You’re the kind of player who goes all out, every play.

I try. I try to.

The way you play makes you, in a lot of people’s minds, a hero. Players like you are the reason people love to watch baseball.

Well I don’t know what to say.

Jewish Baseball News talks about having Jewish baseball heroes. How does it feel to be a hero to lots of people?

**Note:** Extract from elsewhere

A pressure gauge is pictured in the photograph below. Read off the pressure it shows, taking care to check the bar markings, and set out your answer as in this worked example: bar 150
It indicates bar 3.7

I guess I never thought of myself as being a hero for playing a game that I loved. That’s just how I grew up playing, and how I grew up watching other players play. And if that makes me a hero— I mean, there are far greater heroes out there than me. But if I can be a small hero or a hero to some, then I think that’s incredible.

Who are your heroes?

Growing up, I guess it was baseball players, too. Which is kind of odd, because now that I’m a baseball player I don’t think of myself as a hero. There are far greater heroes out there who do it every day, and not just in sports, but I guess sports is kind of on a platform. I grew up watching Craig Biggio play. I was an Astros fan, so I watched those guys growing up. Craig Biggio gave it everything he had; he’s from New York, by the way. And [I grew up] hearing my dad talk about Hank Greenberg and guys like that, in terms of heroes. Every day, there’s somebody new.

Not just fans like the way you play. Other baseball players do, too. How does it feel to know that other Jewish baseball players want you to succeed?

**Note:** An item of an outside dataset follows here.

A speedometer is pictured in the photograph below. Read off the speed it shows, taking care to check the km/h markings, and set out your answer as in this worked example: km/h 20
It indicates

I never would’ve thought that people would say that about me, but that’s awesome. Because I want everybody who works hard for their goals [to succeed]. That’s something that my parents instilled in me as a kid. If you have a dream, and you work hard enough, and you perform enough, you can make it happen, whatever that dream is. That’s incredible that other players want me to succeed, because I wouldn’t want anything other than success for those players behind me—if I made it—and for those in front of me. [In baseball] and in life it’s about giving it everything you have and not holding anything back, and for those who do that, I think they should be rewarded.

Do you have any advice for young Jewish kids who want to play baseball?

It’s exactly what I just said. Whatever it is you choose in life, there are no guarantees. You don’t know if you will make it or not, so the decision should never be about whether or not it’s guaranteed. What’s more or less likely to happen shouldn’t be why you choose something. You should choose something because you love it. And if you love it, you’ll give everything you have for it, and you’ll be far more likely to succeed. And if you give everything you have at the thing you love, then you’ll never work a day in your life, and you’ll enjoy it, too, and you’ll probably give back, too. Then when those people are in my position, they’ll be able to look back and say the same thing to the people coming after them.

Speaking of giving back, are there any causes or charities that you’d like the readers to know about, that you’d like them to support, that are dear to your heart?

There are a bunch. Lately, I’ve been focused on food, actually, on global health. I don’t really have a specific cause, but just that it could be better. Hunger and nutrition—even the foods that we eat aren’t the best. That’s just one cause, one of many.

Anything else you would like to tell the readers of Jewish Baseball News about who you are?

Just thanks for following me. And it’s been a hell of a ride and I hope it keeps going. And I hope they keep following.